Ни самому Сергею Григорьевичу. Ни
таким же, как он, как я, как все мы, прирожденным читателям.
К истории неофициальной культуры и современного русского зарубежья:
1950–1990-е: Автобиографии. Авторское чтение / — Сост., отв. ред., примеч. Ю.М.
Валиевой. — С.-Петербург: ООО «Контраст», 2015.
Неофициальная культурная жизнь
советского Ленинграда архивирована и документирована на зависть. Так, помнится,
я подумал уже много лет назад, когда впервые взял в руки фундаментальную
литературную энциклопедию «Самиздат Ленин-града. 1950-е — 1980-е» (М., 2003):
сотни имен, десятки крамольных журналов и альманахов… Вот уж действительно:
никто не забыт и ничто не забыто — из того, что бульдозерами сталкивали в
отвалы, а случалось стирали и в лагерную пыль.
По благому ли примеру, по
собственному ли нравственному императиву в 2000-е за восполнение объема взялись
по всей стране. На Урале, на Дону, в Поволжье, на русском Севере — везде
нашлось, чему жизнь вернуть. Где-то собранные материалы тоже сложились в
антологии и справочники, чаще — там, где у энтузи-астов силенок (и денег) не
хватило — так и остались архивами, готовыми, впрочем, открыться по первому
требованию.
Как бы то ни было, Петроград —
Ленинград — Петербург лидирует по-прежнему. Теперь, в первую, может быть,
очередь, благодаря фантастической энергии и еще более неправдоподобной
работоспособности Юлии Валиевой. В 2011 году составленные ею сборники «Время и
Слово: Литературная студия Дворца пионеров» (СПб., 2006),
«Сумерки «Сайгона» (СПб., 2010), «Лица петербургской поэзии. 1950–1990-е»

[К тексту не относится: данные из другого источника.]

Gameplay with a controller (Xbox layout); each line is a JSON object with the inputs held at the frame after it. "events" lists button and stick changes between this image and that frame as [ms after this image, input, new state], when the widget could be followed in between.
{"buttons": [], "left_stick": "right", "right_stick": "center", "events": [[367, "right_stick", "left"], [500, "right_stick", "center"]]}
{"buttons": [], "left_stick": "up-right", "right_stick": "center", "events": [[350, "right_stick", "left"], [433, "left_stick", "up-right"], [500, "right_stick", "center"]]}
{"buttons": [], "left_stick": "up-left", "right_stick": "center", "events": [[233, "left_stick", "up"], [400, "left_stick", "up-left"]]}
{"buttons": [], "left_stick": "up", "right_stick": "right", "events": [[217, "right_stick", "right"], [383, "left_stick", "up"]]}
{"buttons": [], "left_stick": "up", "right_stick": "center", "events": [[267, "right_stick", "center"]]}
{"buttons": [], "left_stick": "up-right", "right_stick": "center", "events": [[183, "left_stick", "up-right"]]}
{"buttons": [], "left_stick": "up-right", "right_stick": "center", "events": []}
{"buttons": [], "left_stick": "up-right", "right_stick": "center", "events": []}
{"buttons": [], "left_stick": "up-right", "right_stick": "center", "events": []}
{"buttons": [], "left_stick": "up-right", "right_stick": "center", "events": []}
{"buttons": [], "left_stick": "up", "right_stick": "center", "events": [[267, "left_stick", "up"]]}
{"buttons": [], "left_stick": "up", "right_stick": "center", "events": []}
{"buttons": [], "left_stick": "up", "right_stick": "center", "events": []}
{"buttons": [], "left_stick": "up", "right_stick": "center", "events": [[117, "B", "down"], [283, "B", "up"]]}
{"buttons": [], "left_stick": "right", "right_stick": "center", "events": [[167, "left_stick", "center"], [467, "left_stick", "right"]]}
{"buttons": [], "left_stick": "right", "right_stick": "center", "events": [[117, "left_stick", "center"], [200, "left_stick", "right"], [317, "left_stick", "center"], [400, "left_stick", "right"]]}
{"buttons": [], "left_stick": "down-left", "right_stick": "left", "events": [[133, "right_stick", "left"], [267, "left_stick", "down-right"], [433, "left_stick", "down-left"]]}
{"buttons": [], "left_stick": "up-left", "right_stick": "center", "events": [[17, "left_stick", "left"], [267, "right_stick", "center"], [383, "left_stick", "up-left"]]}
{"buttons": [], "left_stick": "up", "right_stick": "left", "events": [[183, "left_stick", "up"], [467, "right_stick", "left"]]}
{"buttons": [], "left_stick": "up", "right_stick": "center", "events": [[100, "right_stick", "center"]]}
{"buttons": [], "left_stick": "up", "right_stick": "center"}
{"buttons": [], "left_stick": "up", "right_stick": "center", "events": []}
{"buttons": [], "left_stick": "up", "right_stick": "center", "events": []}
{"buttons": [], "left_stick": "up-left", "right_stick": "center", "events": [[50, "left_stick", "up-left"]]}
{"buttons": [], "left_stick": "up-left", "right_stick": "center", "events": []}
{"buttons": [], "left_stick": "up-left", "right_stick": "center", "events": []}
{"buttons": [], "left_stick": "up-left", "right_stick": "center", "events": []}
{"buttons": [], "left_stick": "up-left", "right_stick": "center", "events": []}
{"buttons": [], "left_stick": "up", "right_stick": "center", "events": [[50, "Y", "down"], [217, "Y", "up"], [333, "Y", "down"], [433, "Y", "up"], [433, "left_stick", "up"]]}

(СПб., 2011) были отмечены престижной (для тех, кто понимает) премией Андрея
Белого. А на подходе были уже новые труды, и среди них
эта шестисотстраничная, превосходно изданная книга,
где не одни уже петербуржцы, но десятки и других имен — от известных каждому
(А. Есенин-Вольпин, Н. Горбаневская, Н. Коржавин...),
до тех, кому место, увы, во втором, даже двенадцатом, может быть, ряду
немилосердной литературной иерархии, но кто, если судить по шкале нравственной
отзывчивости, тоже достоин памяти.
Автобиографии, интервью,
документы, комментарии, фотографии, аудиозаписи — есть во всем этом какая-то
даже (восхищающая, впрочем) избыточность.
Пройти эту книгу насквозь почти
невозможно. Пользоваться ею как справочником трудно. И тираж всего 300
экземпляров. Но она есть и уже навсегда останется — как памятник всем, кого
власть обрекала на забвение.
И как патент на благородство Юлии
Валиевой и ее помощников. Их личный патент.
Сергей Костырко. Дорожный
иврит: Путевая проза. — М.: Новое литературное обозрение, 2015.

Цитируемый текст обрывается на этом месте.